- **YOUR INSTRUCTIONS**
If you count the lines of the records below, how many contain the word "lowest"? Reply with the number alone.

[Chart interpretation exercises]
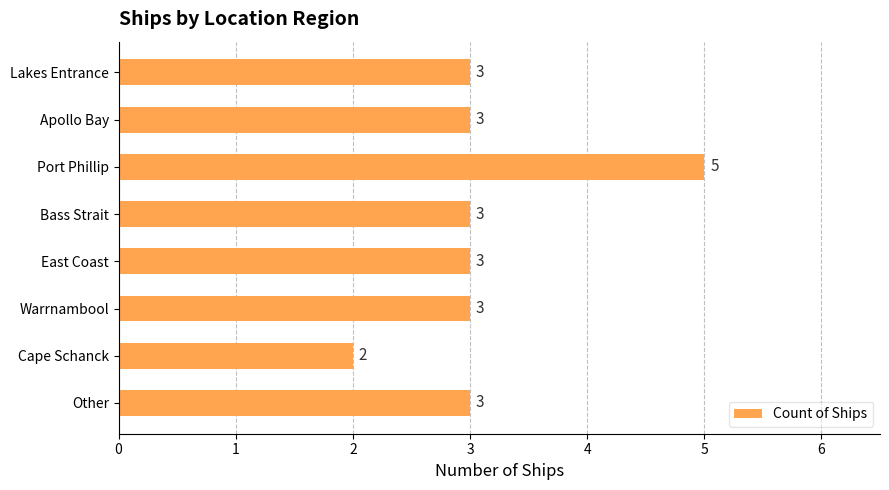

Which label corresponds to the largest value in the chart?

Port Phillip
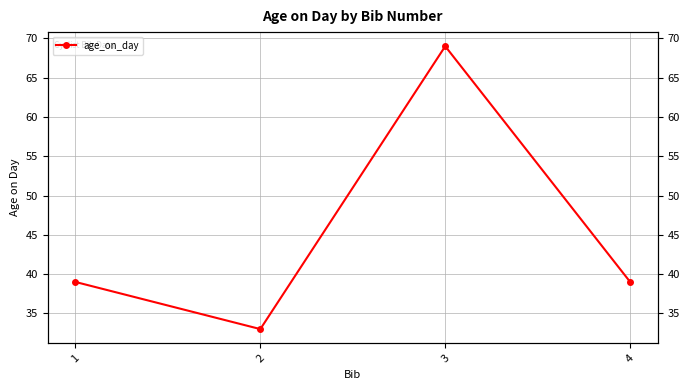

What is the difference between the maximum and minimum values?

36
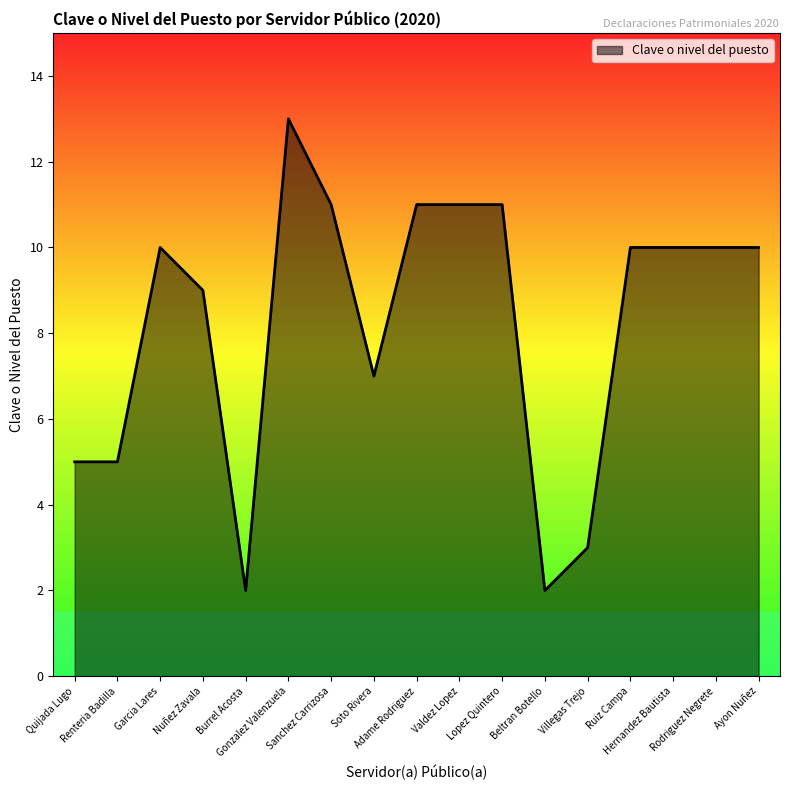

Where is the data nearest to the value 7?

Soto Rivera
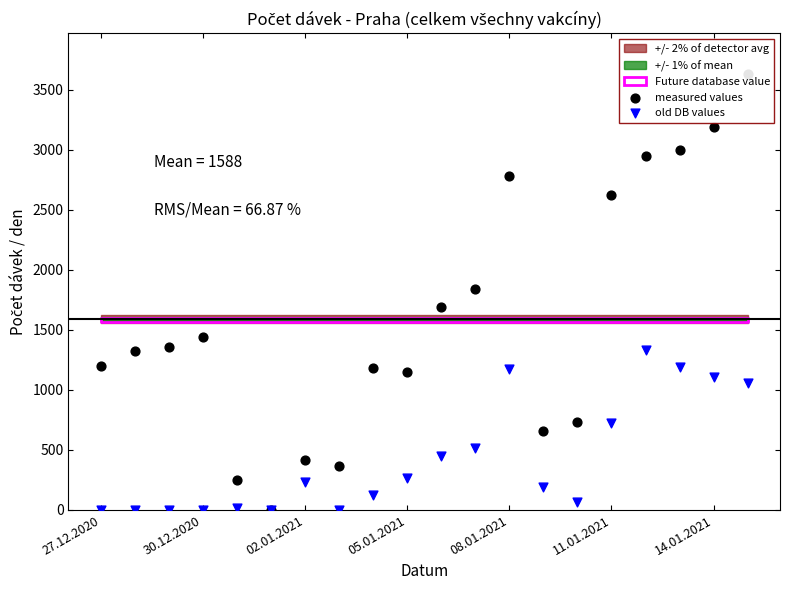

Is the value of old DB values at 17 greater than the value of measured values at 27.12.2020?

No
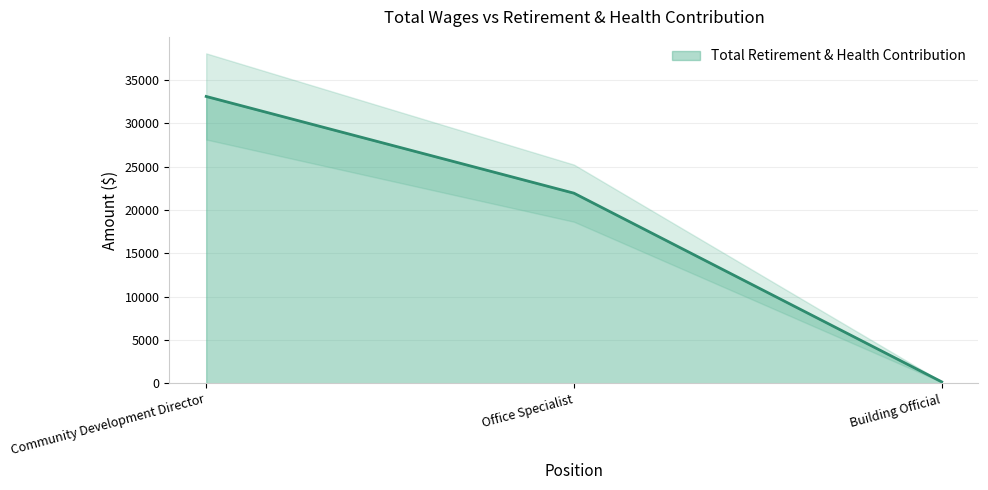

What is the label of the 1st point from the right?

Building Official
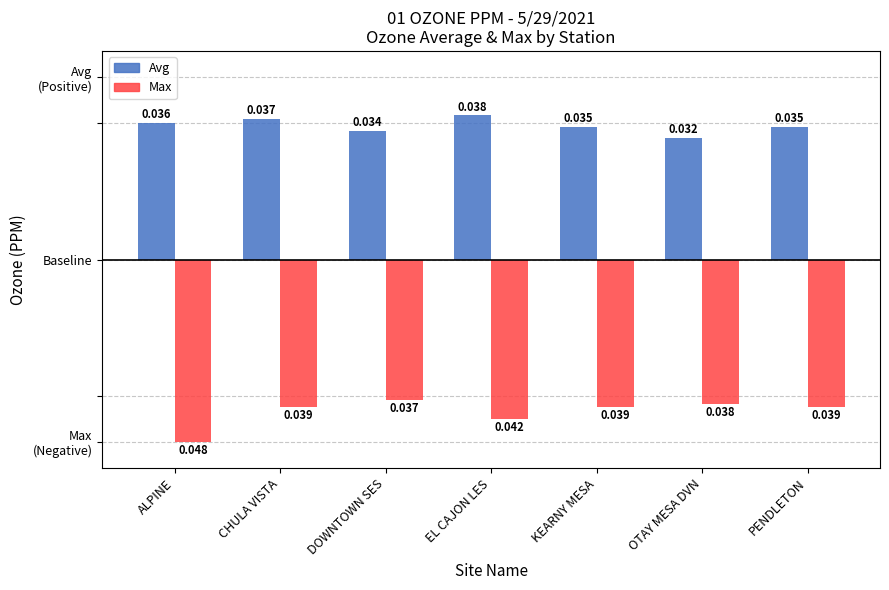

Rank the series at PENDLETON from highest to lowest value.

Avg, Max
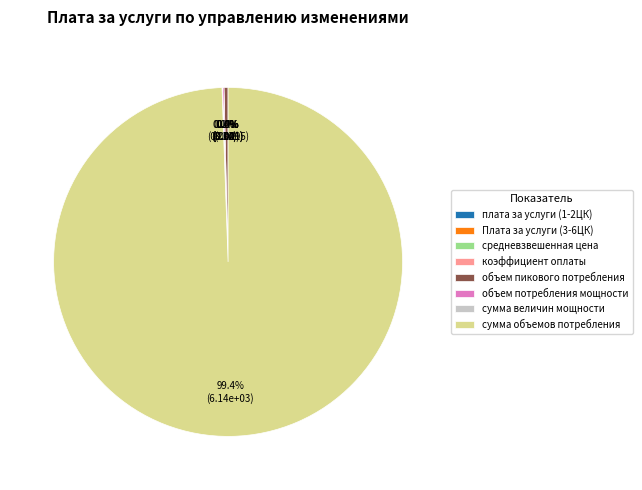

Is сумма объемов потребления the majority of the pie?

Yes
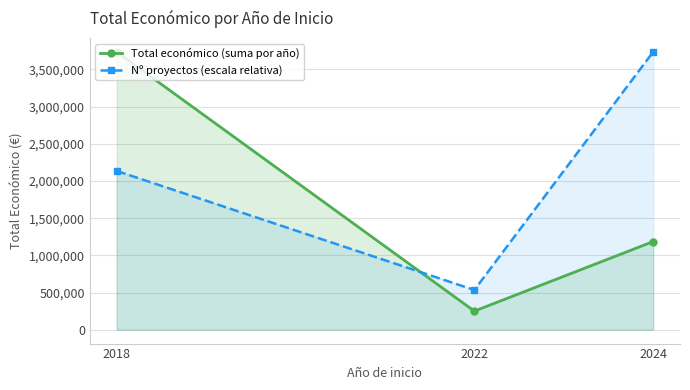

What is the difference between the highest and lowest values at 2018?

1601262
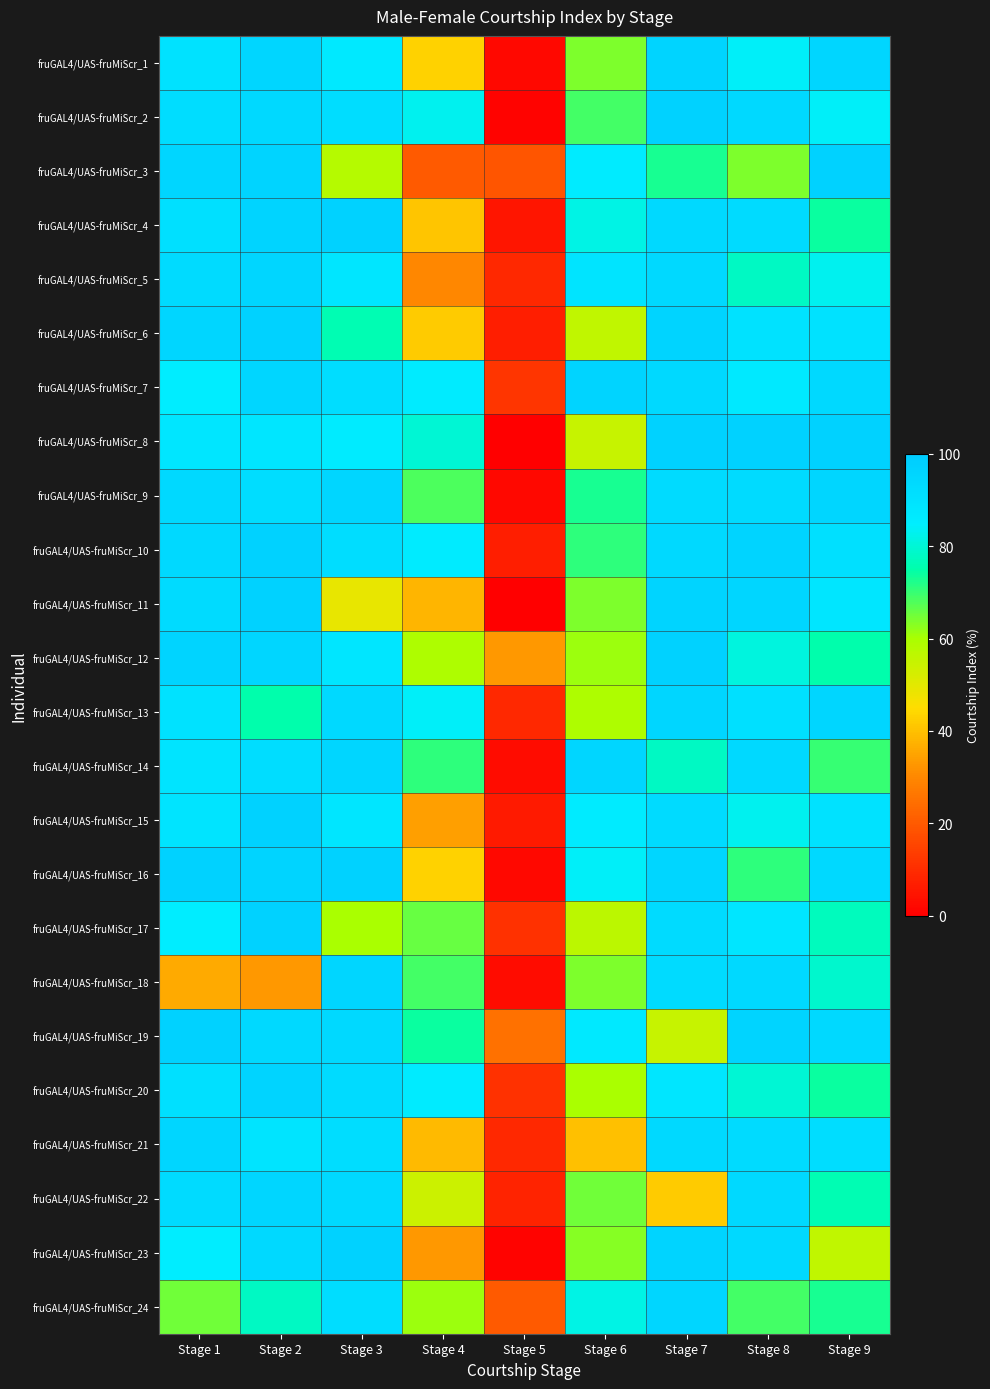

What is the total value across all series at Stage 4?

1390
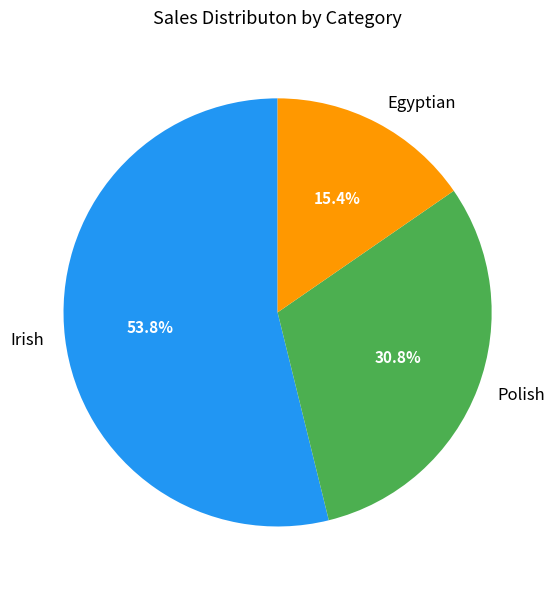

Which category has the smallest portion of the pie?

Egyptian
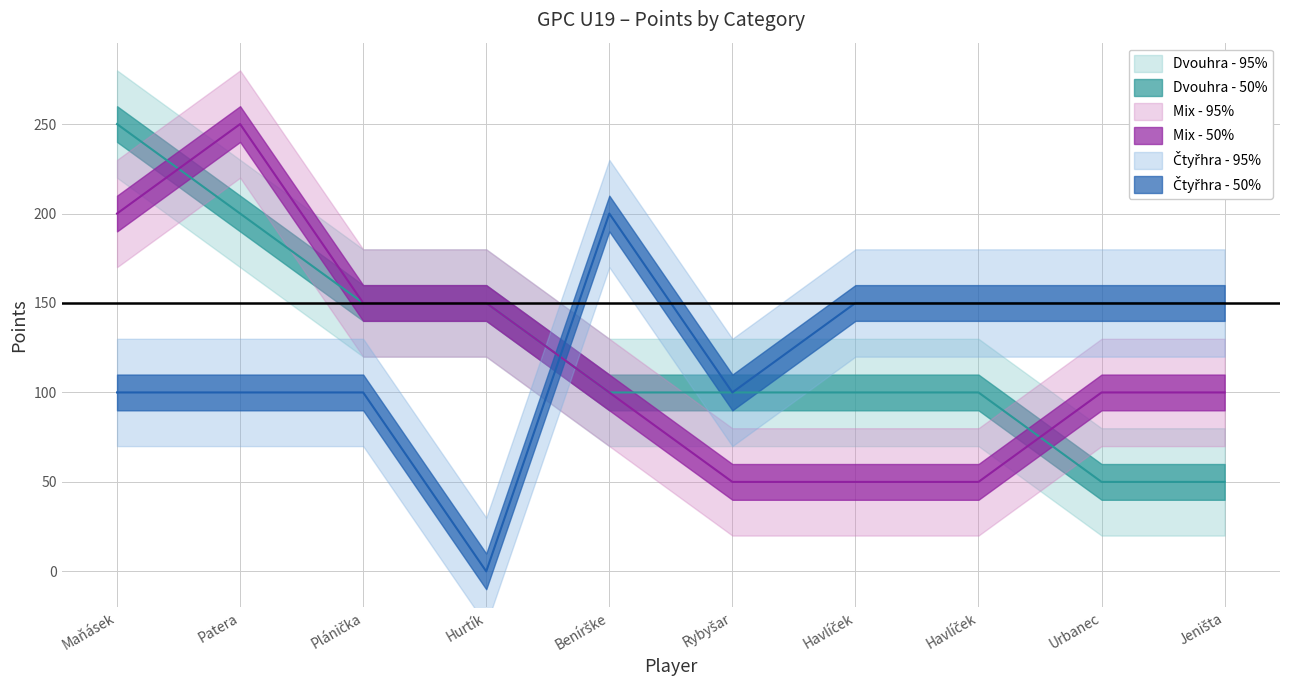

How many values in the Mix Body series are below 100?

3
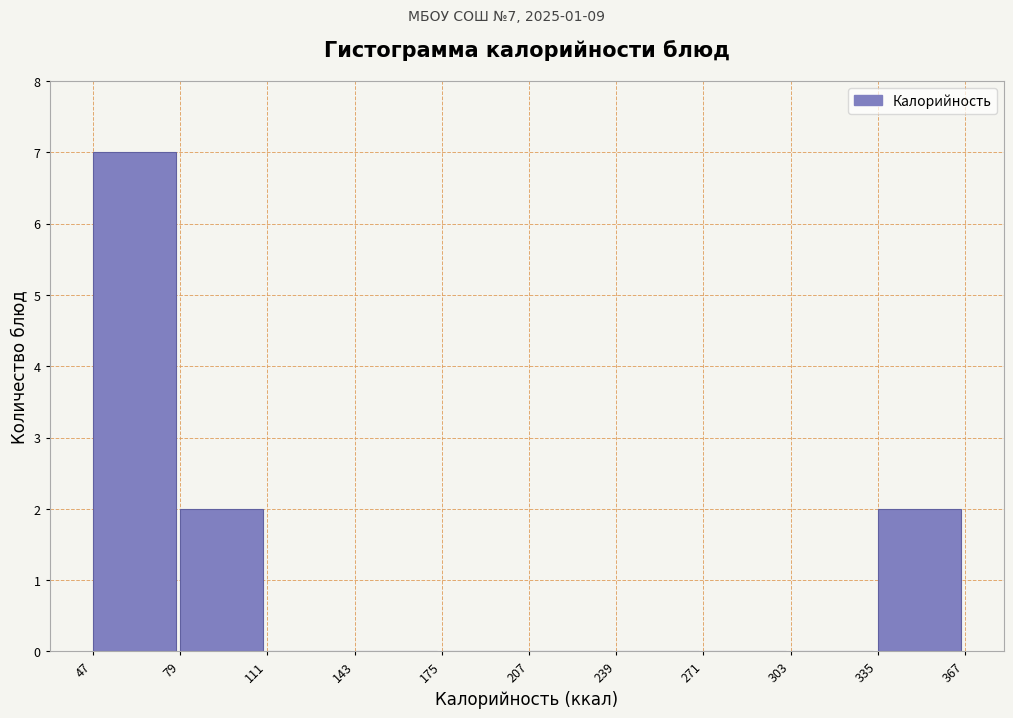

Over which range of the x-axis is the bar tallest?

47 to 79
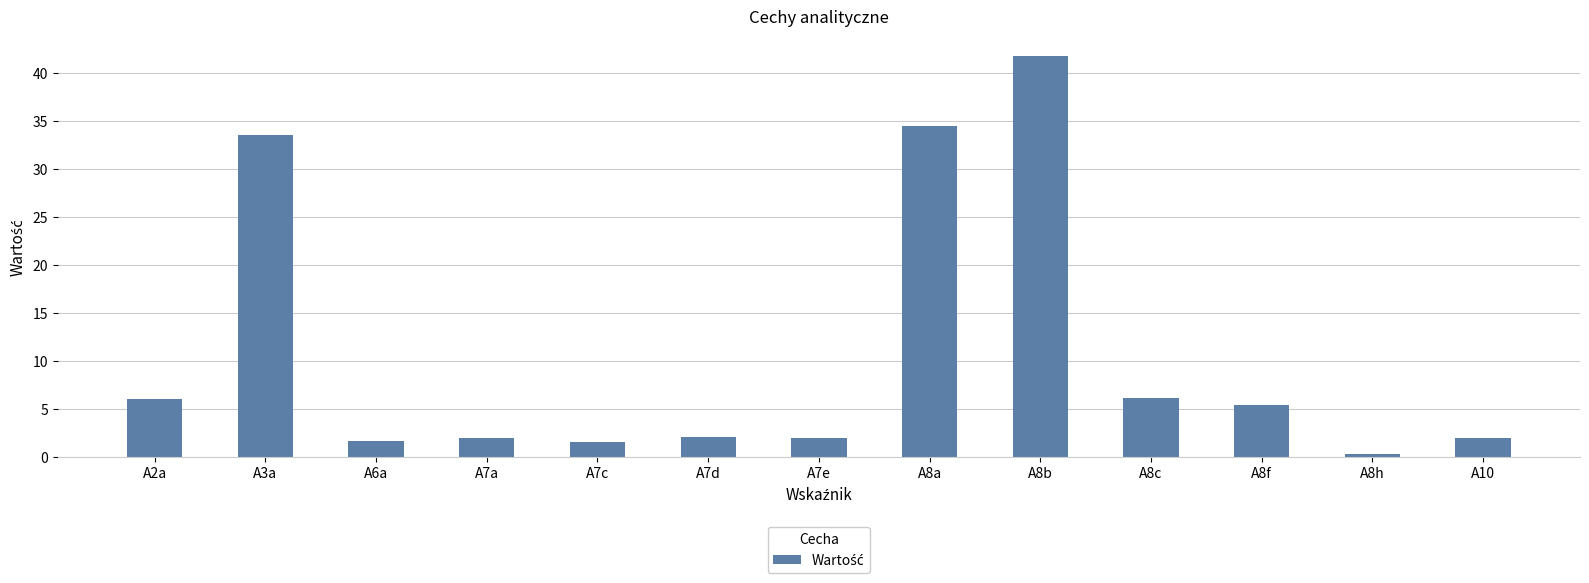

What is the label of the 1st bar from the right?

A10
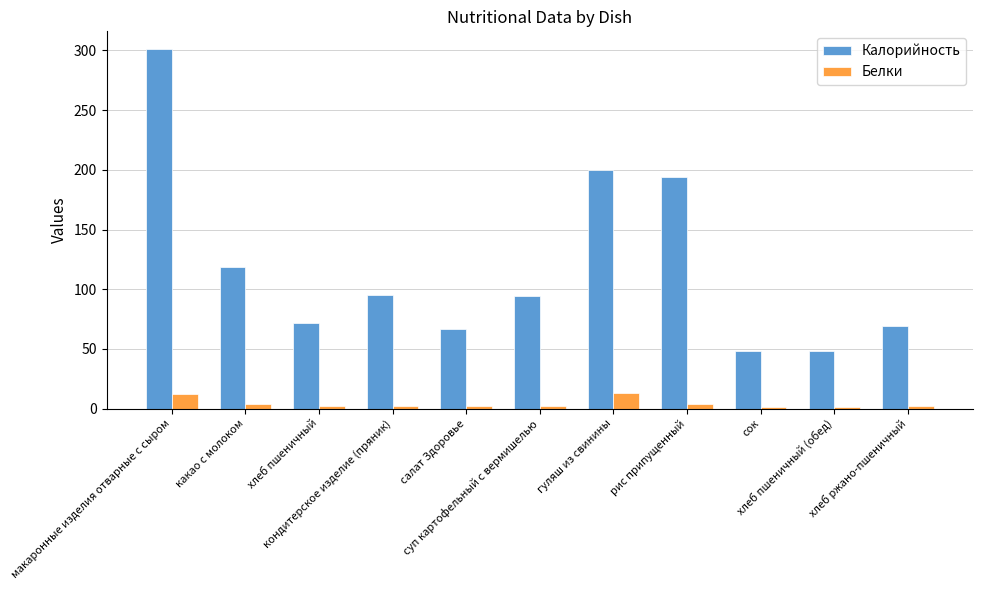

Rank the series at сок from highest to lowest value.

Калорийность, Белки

- **EXERCISE SOLUTION**
3